=== Quoted passage ===

┌──

As Americans, our relationship with institutionally endorsed facts over personal knowledge is rocky at the best of times and is clearly fractured now. A consistent acceptance of inconvenient expertise is a rare position. It would dictate that the right accept the existence of climate change, and the left accept that a $15 minimum wage has negative effects and GMOs are not harmful. The powerful cocktail of forces described above makes this unlikely:

  • The confusion of truth and facts.
  • The death of conservative trust in mainstream media.
  • The death of conservative trust in universities.
  • And the rise of a populism that encourages all of these effects.

Max Weber argued that “the primary task of a useful teacher is to teach his students to recognize ‘inconvenient’ facts—I mean facts that are inconvenient for their party opinions” (“Science as a Vocation”). Sadly, the teacher cannot perform this task if he or she is distrusted because of his or her political views. Nor can the teacher inform society of new knowledge if he or she is viewed with suspicion. Now that the partisan and ideological imbalance in the universities is becoming known to ordinary citizens, the same suspicion that is causing distrust in the media is causing distrust in academics.

└──

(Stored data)
┌──

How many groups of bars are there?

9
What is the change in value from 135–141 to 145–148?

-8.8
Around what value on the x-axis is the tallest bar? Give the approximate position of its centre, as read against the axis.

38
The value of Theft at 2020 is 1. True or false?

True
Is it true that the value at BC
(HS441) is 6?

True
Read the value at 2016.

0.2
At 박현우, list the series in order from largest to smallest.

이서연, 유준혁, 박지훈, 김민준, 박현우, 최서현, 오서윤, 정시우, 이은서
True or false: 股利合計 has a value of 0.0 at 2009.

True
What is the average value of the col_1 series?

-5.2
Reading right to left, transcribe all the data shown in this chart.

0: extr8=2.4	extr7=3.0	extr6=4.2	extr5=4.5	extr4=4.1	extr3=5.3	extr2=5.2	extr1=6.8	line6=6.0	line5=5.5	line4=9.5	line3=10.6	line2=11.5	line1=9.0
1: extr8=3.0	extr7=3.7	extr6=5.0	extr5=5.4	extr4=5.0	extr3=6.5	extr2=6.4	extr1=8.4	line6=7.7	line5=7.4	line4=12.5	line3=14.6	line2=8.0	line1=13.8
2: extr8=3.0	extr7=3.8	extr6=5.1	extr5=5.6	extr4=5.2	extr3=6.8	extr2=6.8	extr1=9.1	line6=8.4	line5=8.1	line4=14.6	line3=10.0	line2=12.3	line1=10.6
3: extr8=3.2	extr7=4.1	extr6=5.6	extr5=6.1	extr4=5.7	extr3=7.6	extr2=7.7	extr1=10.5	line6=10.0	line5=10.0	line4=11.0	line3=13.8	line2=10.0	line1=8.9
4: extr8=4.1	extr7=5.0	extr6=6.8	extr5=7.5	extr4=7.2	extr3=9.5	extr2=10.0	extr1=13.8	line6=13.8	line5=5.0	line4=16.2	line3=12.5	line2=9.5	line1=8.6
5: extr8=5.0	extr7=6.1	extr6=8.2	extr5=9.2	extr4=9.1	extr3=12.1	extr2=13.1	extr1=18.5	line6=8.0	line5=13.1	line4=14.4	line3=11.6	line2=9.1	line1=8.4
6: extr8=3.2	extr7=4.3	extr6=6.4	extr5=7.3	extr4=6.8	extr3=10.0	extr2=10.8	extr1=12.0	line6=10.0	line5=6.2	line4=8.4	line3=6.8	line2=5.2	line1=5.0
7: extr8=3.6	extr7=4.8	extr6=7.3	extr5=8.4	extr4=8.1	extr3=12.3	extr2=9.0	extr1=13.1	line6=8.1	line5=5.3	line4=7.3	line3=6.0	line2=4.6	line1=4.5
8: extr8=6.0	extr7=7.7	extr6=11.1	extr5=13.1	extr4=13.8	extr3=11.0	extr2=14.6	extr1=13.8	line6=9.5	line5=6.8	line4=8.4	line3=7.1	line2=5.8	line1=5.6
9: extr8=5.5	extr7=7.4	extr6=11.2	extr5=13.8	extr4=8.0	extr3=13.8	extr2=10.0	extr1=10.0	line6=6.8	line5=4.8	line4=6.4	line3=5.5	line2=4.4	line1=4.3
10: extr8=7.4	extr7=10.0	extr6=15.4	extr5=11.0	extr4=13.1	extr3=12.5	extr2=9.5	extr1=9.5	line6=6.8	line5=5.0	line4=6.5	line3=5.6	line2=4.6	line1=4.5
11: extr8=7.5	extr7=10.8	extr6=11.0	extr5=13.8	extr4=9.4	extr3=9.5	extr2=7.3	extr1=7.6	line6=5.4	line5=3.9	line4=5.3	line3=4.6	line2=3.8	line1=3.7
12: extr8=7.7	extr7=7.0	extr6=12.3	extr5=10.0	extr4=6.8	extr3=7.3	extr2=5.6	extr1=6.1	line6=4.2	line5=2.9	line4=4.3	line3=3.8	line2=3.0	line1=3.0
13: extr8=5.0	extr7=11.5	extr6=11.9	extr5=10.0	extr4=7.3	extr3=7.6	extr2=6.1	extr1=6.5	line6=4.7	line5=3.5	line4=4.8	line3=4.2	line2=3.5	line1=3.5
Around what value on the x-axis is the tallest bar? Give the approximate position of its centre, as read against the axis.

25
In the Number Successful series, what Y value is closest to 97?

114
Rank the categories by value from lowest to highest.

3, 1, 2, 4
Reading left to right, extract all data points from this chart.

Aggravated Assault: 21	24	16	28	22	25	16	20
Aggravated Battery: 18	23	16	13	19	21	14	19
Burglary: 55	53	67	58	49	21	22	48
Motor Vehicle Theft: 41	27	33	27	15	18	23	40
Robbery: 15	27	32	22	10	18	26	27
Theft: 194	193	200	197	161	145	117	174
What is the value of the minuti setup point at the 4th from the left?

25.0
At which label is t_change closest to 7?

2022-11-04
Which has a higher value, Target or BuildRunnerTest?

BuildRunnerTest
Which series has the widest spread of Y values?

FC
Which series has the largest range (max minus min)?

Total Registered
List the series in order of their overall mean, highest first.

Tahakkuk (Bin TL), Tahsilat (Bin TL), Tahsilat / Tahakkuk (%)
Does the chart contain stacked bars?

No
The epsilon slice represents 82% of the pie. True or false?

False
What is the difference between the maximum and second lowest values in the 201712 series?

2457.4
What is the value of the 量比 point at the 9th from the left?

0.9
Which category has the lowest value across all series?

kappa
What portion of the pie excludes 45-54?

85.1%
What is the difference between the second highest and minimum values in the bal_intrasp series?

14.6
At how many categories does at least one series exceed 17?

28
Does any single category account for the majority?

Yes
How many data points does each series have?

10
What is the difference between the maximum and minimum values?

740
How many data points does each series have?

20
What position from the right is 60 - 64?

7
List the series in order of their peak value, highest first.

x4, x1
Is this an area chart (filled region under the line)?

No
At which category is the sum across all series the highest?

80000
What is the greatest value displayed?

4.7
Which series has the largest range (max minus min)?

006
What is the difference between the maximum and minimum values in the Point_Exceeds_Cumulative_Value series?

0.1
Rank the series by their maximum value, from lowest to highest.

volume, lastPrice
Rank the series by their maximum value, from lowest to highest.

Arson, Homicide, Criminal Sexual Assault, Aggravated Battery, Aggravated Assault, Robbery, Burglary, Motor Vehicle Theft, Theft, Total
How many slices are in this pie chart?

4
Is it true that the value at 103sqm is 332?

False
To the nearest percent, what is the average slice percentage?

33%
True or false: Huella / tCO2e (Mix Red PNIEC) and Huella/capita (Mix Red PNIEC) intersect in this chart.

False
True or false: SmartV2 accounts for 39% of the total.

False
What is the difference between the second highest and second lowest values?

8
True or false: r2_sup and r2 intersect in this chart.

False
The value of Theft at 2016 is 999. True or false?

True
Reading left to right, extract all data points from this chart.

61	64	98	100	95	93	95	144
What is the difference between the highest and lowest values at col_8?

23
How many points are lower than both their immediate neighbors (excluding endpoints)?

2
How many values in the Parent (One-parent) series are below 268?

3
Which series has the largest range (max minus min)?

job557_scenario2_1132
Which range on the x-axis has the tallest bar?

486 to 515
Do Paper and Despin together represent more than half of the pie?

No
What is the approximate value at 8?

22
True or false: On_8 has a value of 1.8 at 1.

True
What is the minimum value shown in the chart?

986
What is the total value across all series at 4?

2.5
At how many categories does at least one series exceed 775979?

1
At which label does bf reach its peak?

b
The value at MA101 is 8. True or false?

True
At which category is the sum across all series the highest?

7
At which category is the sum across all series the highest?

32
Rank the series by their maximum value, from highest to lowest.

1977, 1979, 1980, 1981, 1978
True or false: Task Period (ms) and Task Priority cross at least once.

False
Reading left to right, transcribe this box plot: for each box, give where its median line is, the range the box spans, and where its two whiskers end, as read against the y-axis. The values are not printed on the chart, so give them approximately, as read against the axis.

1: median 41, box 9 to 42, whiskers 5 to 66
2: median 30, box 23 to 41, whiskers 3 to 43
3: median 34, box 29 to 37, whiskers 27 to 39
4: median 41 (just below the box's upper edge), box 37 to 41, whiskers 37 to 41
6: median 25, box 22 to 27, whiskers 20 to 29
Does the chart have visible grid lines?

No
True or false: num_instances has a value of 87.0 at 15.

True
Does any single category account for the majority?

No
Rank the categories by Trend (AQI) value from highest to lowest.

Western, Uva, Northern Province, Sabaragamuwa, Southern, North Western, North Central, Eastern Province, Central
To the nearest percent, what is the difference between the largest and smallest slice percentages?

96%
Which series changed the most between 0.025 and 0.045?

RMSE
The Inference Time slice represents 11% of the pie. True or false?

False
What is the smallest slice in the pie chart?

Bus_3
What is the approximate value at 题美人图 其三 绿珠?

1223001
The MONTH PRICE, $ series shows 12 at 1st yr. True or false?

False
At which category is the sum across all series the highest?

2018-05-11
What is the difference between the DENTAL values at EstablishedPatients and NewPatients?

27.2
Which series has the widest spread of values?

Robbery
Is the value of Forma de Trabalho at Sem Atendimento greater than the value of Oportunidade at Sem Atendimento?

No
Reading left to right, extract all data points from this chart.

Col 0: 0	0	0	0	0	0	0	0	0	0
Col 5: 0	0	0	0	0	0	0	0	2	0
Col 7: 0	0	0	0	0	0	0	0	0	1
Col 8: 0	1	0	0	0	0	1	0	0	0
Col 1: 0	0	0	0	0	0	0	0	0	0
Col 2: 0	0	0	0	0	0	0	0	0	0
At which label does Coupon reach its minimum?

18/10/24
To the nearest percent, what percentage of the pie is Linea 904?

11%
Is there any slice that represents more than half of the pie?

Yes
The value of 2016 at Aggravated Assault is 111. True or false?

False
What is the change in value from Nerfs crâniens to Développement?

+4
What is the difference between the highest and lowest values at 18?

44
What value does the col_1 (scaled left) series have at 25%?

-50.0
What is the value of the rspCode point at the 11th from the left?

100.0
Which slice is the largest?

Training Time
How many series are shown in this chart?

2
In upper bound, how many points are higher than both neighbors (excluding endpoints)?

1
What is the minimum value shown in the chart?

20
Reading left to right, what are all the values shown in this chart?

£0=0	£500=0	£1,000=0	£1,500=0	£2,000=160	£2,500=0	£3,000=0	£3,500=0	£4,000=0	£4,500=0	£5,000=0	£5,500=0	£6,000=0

└──

=== Apply what you read ===
1. Write out the passage on trust in expertise from "As Americans, our" up to and including "in mainstream media.".
2. Pick up the passage on trust in expertise after its last sentence and write what comes next.
These entries have no connection to the passage on trust in expertise.

=== Task-by-task outputs ===
1.
As Americans, our relationship with institutionally endorsed facts over personal knowledge is rocky at the best of times and is clearly fractured now. A consistent acceptance of inconvenient expertise is a rare position. It would dictate that the right accept the existence of climate change, and the left accept that a $15 minimum wage has negative effects and GMOs are not harmful. The powerful cocktail of forces described above makes this unlikely:

  • The confusion of truth and facts.
  • The death of conservative trust in mainstream media.

2.
Morgan Marietta is Associate Professor of Political Science at the University of Massachusetts Lowell. He is the author of A Citizen’s Guide to American Ideology: Conservatism and Liberalism in Contemporary PoliticsThe Politics of Sacred Rhetoric: Absolutist Appeals and Political Influence, and A Citizen’s Guide to the Constitution and the Supreme Court: Constitutional Conflict in American Politics. With David Barker, he is currently writing One Nation, Two Realities: Dueling Facts in American Democracy (Oxford University Press), on the causes and consequences of polarized fact perceptions.

 

NOTES

¹The first set of questions was included on the 2013 CCES. The second survey was conducted by YouGov in April of 2014, sponsored by the Center for Public Opinion at UMass Lowell. Each survey queried a national stratified sample of 1000 respondents, conducted via Internet polling by YouGov, which interviewed an oversample of respondents (1172 in April 2014) which were then matched down to a sample of 1000 to produce the final dataset. The respondents were matched to a sampling frame replicating the U.S. population in gender, age, race, education, party identification, ideology, and political interest.

² These figures average the results of three recent studies of academic ideology: Rothman et al. (2005)Hurtado et al. (2011), and Gross (2013)

Rothman (employing 1999 data) reports 72 percent liberal and 15 percent conservative faculty (4.8:1); Hurtado (employing 2011 data) reports 63 percent liberal and 13 percent conservative (4.8:1); Gross (grounded in a 1996 survey) finds 63 percent liberal, and 20 percent conservative (3.2:1). Average results are 66 percent liberal and 16 percent conservative, or a ratio of 4.1:1. (If we average the ratios rather than the liberal and conservative percentages, the result is 4.3:1). These numbers are averages across the university; within disciplines like political science or especially sociology the ratios are much higher.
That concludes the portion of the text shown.